» **Supplied material**
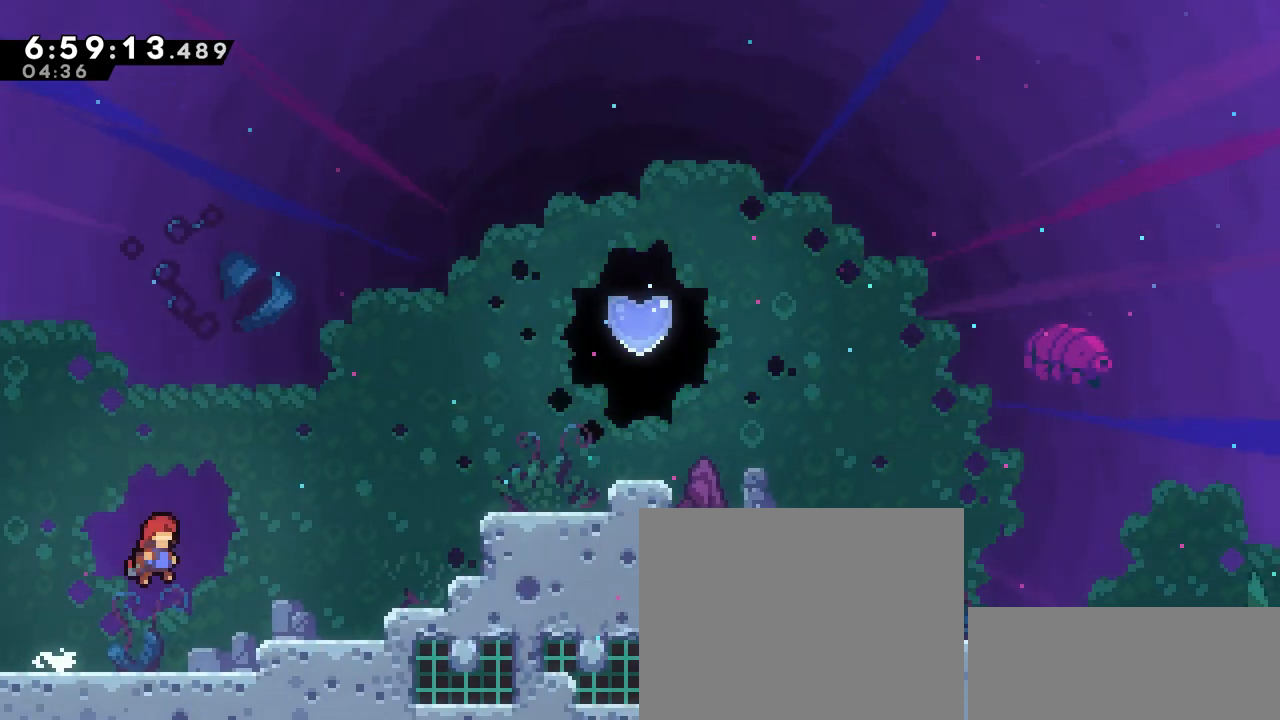
{"keys": ["jump", "right", "up"], "events": [[283, "jump", "up"], [367, "jump", "down"]]}
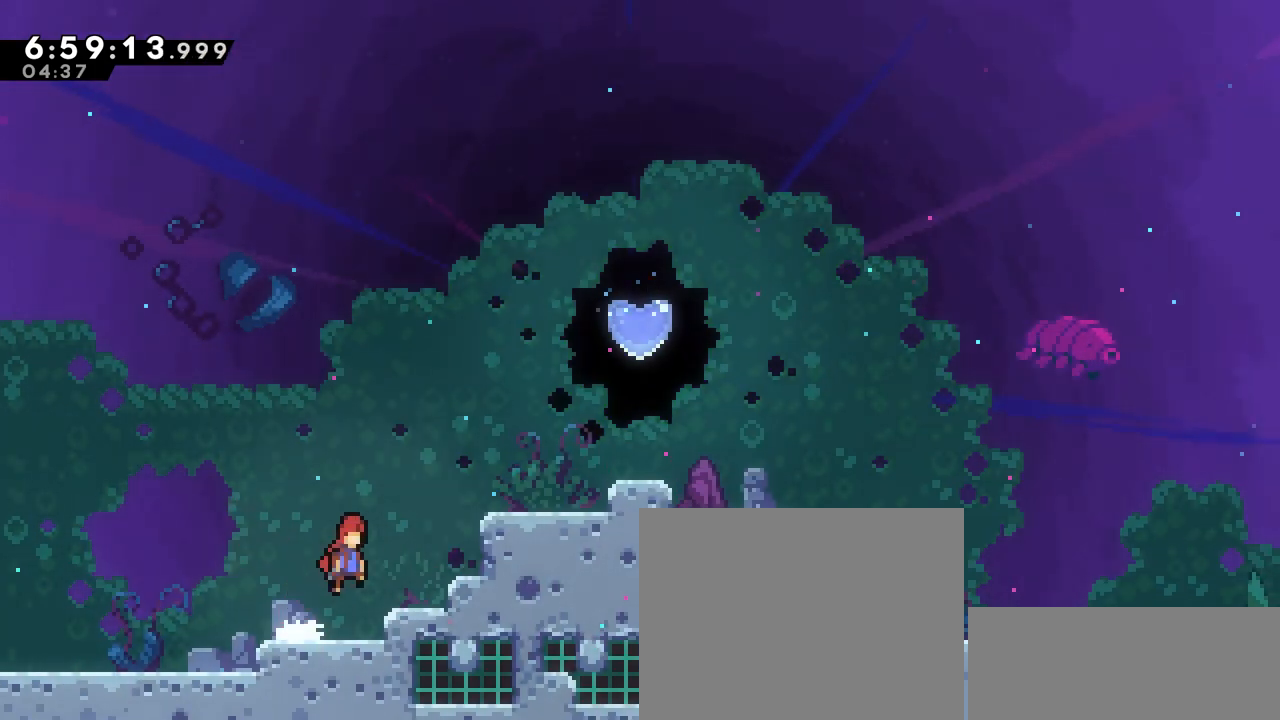
{"keys": ["grab", "jump", "right", "up"], "events": [[233, "jump", "up"], [283, "grab", "down"], [433, "jump", "down"]]}
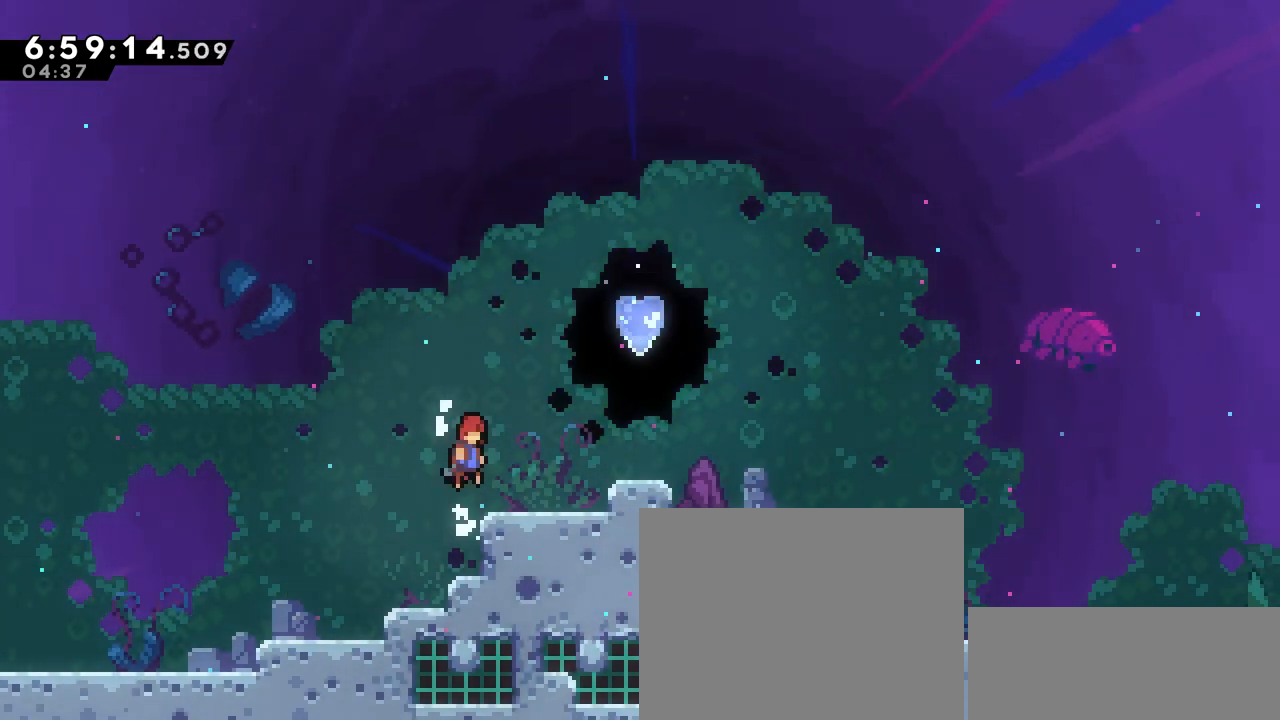
{"keys": ["jump", "right", "up"], "events": [[300, "jump", "up"], [400, "jump", "down"], [450, "grab", "up"]]}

» **Exercise description**
Without the pictures, write out the listing exactly as it appears above.

» **Answer to this exercise**
{"keys": ["jump", "right", "up"], "events": [[283, "jump", "up"], [367, "jump", "down"]]}
{"keys": ["grab", "jump", "right", "up"], "events": [[233, "jump", "up"], [283, "grab", "down"], [433, "jump", "down"]]}
{"keys": ["jump", "right", "up"], "events": [[300, "jump", "up"], [400, "jump", "down"], [450, "grab", "up"]]}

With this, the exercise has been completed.